Pasado un rato me levanté, me serví una copa de Muerte Negra, me la bebí y volví a echarme en el sofá. Kirsten tenía cuarenta y cuatro años. Demasiado joven para morir de lo que fuera. Lo injusto de la situación la volvía insoportable, tanto como para destrozar mi fe en Dios, de haberla conservado. No eran muchos los que salían de un campo soviético de prisioneros de guerra creyendo en algo que no fuera la propensión de los humanos a la inhumanidad. Aunque no era sólo lo injusto de su muerte lo que me bullía en la cabeza. También lo desafortunado. Perder a dos esposas por culpa de la gripe era algo más que mala suerte. Se sentía como una condena. Tras haber sobrevivido a una guerra como la que acabábamos de pasar, en la que tantos alemanes habían perdido la vida, que alguien muriera de gripe parecía, cuando menos, improbable. Más improbable que en 1918, ya que entonces mucha gente murió de lo mismo. Aunque claro, desde la perspectiva de los que se quedan, este tipo de cosas son siempre injustas.

Llamaron a la puerta. La abrí y me encontré con una mujer alta y atractiva. Me dedicó una sonrisa vacilante y dirigió la mirada al nombre en el vidrio esmerilado de la puerta.

—¿Herr Gunther?

—Sí.

—Vi la luz desde la calle —dijo—. Lo llamé hace un rato pero no estaba.

De no ser por las tres pequeñas cicatrices en forma de semicírculo que le adornaban la mejilla derecha, habría sido bastante bonita. Me recordaron a los tres rizos que lucía Zarah Leander en la vieja película sobre un torero que tanto le había gustado a Kirsten. La Habanera. Debía de ser de 1937. De hacía una eternidad.

—Todavía no he logrado encontrar secretaria —respondí—. No llevo tanto en el negocio.

—¿Es usted detective privado? —preguntó con tono de sorpresa, y me miró fijamente durante unos segundos, como si tratara de juzgar qué tipo de persona era y si debía o no confiar en mí.

—Eso dice en la puerta —repuse, consciente de que no ofrecía mi mejor imagen de alguien de confianza.

—Tal vez haya cometido un error —dijo, con la vista clavada en la botella que había encima de la mesa—. Siento haberle molestado.
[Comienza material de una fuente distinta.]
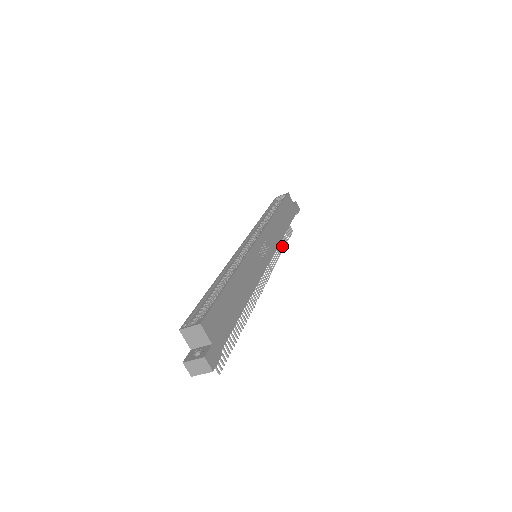
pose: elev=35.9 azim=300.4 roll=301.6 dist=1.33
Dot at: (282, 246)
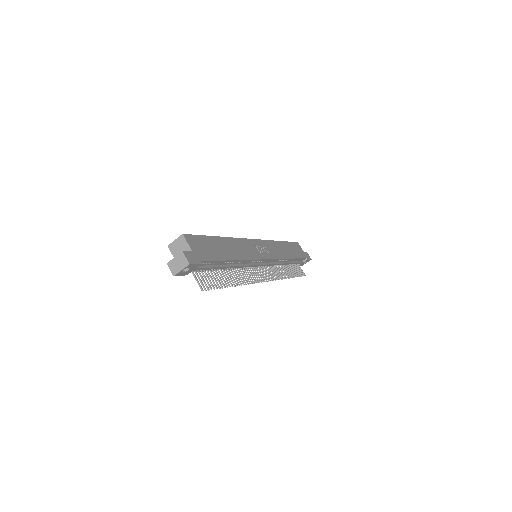
Dot at: (290, 275)
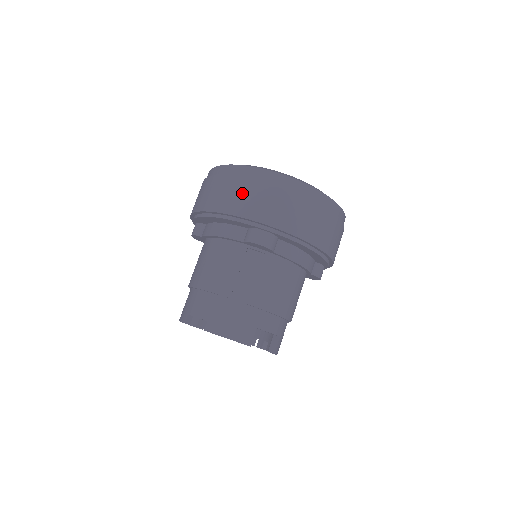
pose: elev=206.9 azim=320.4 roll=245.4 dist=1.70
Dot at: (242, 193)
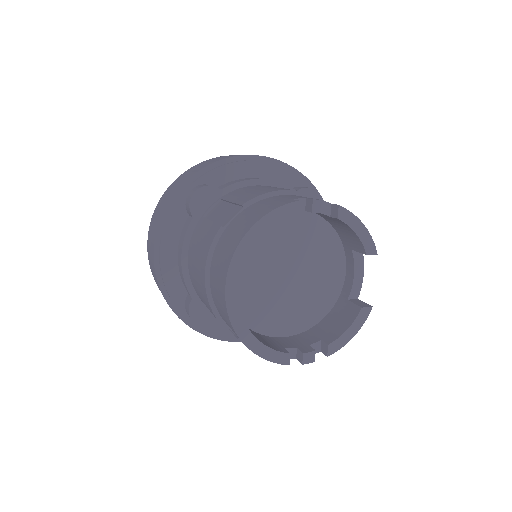
Dot at: occluded
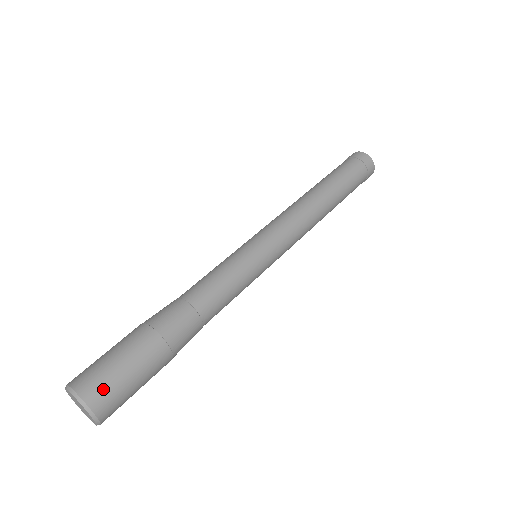
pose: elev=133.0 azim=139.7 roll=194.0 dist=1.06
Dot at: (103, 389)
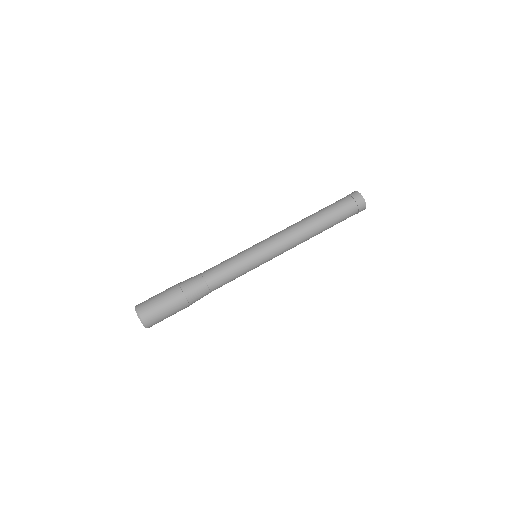
Dot at: (153, 319)
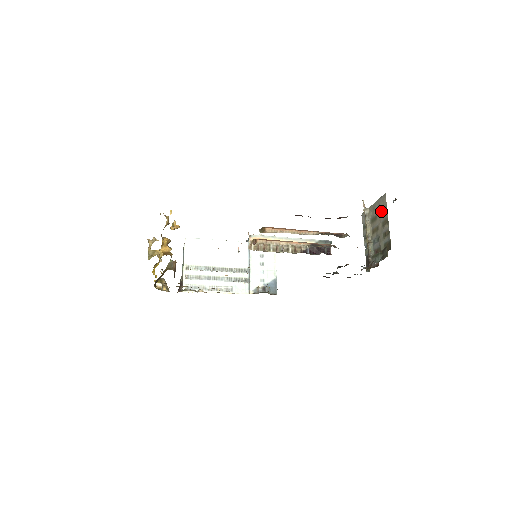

En cualquier otro momento hubiera recurrido a mis buenas maneras y dosis de encanto, le hubiera ofrecido asiento, hubiera apartado la botella y le hubiera preguntado, con mucha educación, qué problema tenía. Puede que incluso le hubiera ofrecido una copa y un cigarrillo para que se calmara. No era infrecuente que, a punto de entrar en la oficina de un detective privado, los clientes se echaran atrás. Sobre todo las mujeres. Conocer a un detective —verlo vestido con un traje barato y percibir la mezcla de su olor corporal y colonia intensa— puede bastar para que un cliente potencial se dé cuenta de que es mejor que no sepa lo que creía querer saber. Hay demasiada verdad en el mundo. Y demasiados cabrones dispuestos a ponértela delante, a estampártela en las narices. Por costumbre me aparté, como si tratara de incitarla a cambiar de opinión y hacerla entrar, pero ella se quedó fuera. Es probable que hubiera notado el olor a alcohol en mi aliento y la expresión llorosa y autocompasiva en mis ojos. Debió de pensar que estaba borracho. Sus elegantes zapatos de tacón dieron un paso atrás.

—Buenas noches —dijo—. Y disculpe.

Salí al pasillo y me quedé escuchando el sonido de los tacones que avanzaban sobre el suelo de linóleo en dirección a las escaleras.

—Buenas noches también para usted —respondí.

No se volvió. No dijo nada más. Y entonces desapareció, dejando tras de sí una estela de algo fragante. Aspiré con fuerza el último rastro de ella hasta llevármelo al estómago y al lugar que hacía de mí un hombre. Tal como se suponía que debía hacer. Al fin y al cabo, era un olor mucho más agradable que el del hospital.